Sólo entonces os he visto. En la nuca partida del suelo iraquí. Y en la sangre bramando por la grava de Atocha. Y en el Pozo: izando sus calambres tras una siembra triste, los ombligos de los hombres abiertos y a cuchilla por los perros del Amo. Yo cuido de los vientres de las novias perdidas –los hombros de los niños se han quedado sin hora; cuido de las oraciones cansadas de la tierra y del largo cabello de todos nuestros muertos. Soy el pueblo sin puñal y tres veces devastado, el silbo de una cuenta enmudecida. Yo cuido de las flores y los peines: soy un hombre en la altura de todas vuestras muecas. Y escarbo en las costillas de la bestia besando lo imposible que habla en vuestra sangre: soy el hombre que cuelga de un ombligo, la cólera enterrada en los pozos del mundo. Y os digo: que la lumbre tronará por los espejos que un caballo volteará por vuestra boca que siempre las heridas de todos estos hijos saldrán casi estallando por un fundado cielo. Sólo entonces os he visto, a los unos y a los otros, sangre terca unida ahora: desde entonces sea el hombre yo bramo en vuestro propio cordón umbilical.
LORENZO OLIVÁN
EL OJO
Todo son pasajeros, pasajeros al tren, tiznada aurora, y horizontes de vías, punto en fuga a la ciudad. Hay un reloj de luna en la estación, crucificado en una hora eterna: tiempo martirizado por el óxido. Puedo ver la sonámbula marea de la gente esperando en el andén y el brillo del raíl cruzando el iris. puedo ver por sus ojos, puedo ver por absolutamente todos esos ojos desde un ojo total que los engloba. Busco, con ellos, luz, el ventanal, un poco de alimento a la mirada, ración del sol para iniciar el día. Y cómo mece al alma el balanceo, qué infancia recobrada levemente, qué viaje al despertar, aún dormidos.
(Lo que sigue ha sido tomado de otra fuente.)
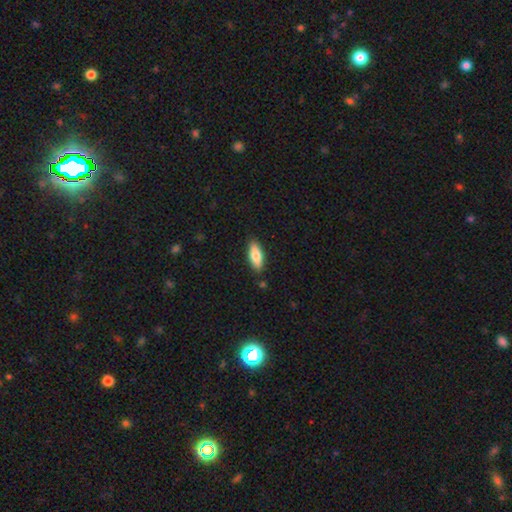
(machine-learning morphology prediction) Smooth or featured: smooth — 79% (featured or disk — 15%)
How rounded: in between — 71% (cigar-shaped — 27%)
Merging: none — 88% (minor disturbance — 9%)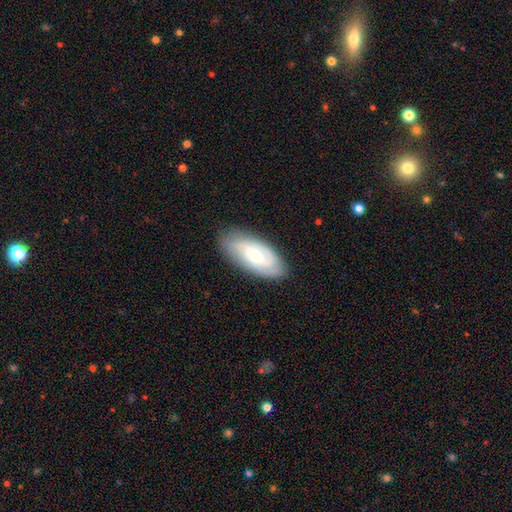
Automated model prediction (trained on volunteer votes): A featured or disk galaxy (63%) with no bar (53%), 2 (43%) tight (50%) spiral arms (88%) and a small central bulge (64%). Merging: none (82%).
Todo tren lleva a la contemplación, y soy el extranjero, el estudiante u oficinista que se ve mirando. Pero, de pronto, el ojo, el ojo enorme, agigantado de tormento absurdo, ciego entre lo real y lo irreal. El ojo del horror en la mañana, del alba hecha pedazos, ese ojo que es corazón interrogando a gritos. Miro por ese ojo todavía y entre él y el que miraba el ventanal hay un segundo que no acaba nunca.
MARÍA TENA
PALABRA
Empezó en la radio muy temprano. Unos acababan de ducharse, otros salían hacia el trabajo, algunos a esa hora desayunaban. Por desgracia, muchos habían ya cogido el tren que les rompería la vida. “Una pequeña explosión”, dijeron al principio. “Hay que ser prudentes –decía Gabilondo–, todavía no sabemos nada seguro”. Ahora, varias horas después, se cuentan ya casi doscientos muertos, infinitos heridos. El locutor que estaba en la estación habló de regueros de sangre, de regueros de lágrimas, de cuerpos despedazados. Luego el televisor, la radio, los periódicos empezaron a mostrarnos las caras del desastre. Se necesitaron donantes y aparecieron miles, la solidaridad funcionaba, se ordenaba el sufrimiento. En Madrid ya nadie sonreía y el atardecer se había convertido en una mancha gris de duelo contenido. Capital del dolor. Nos queda la palabra, decía Blas de Otero. Es grave cuando los escritores no tenemos palabras. Y no las hay en este día de sangre en Madrid que ha estallado en nuestro camino al trabajo, en nuestra vida normal, en nuestros desayunos. Sólo pienso en una cosa mientras el dolor se agarra a la garganta, mientras las madres reconocen en el tanatorio los restos de sus hijos y algún compañero está aún sin localizar: quizás haya una palabra que nos pueda salvar en medio de esta tragedia inexplicable. La palabra de los demócratas, de los hombres de bien. Esos que no claman venganza o sangre y cuyas únicas armas son la ley, la paz, la dignidad. Esos que son distintos de los que hoy nos hirieron. Quizás haya una sola palabra que nos salve ante tanto dolor: Unidad.
CARMEN PÉREZ SAN JOSÉ
Inmensa tristeza, sufrimiento inútil, un sin sentido quitar la vida o dejarla mal herida física y psíquicamente. Este atentado brutal nos ha golpeado a todos, sumiéndonos en el dolor y a la vez espero nos refuerce en la unidad, porque el dolor, la pena, el desconsuelo de cada una de esas personas, de sus familias y amigos, es un dolor compartido, sentido, llorado, por tantas y tantas personas que sólo queremos vivir en paz.
CARLOS RIVERA
EN LA ESTACION DEL ALMA MIA
Mi poeta de cabecera, Rilke, me dice esta mañana que debo enmudecer. No sería capaz de extraer de mi alma la savia de una sílaba que pueda llorar por mí víctima acreditada entre las víctimas que viajaban en trenes con una bomba conflagrada dentro de su inocencia y que un poder maligno hizo volar en la estación del alma mía. Mi poeta de cabecera, Rilke, me ha pedido que riegue con mis lágrimas este poema.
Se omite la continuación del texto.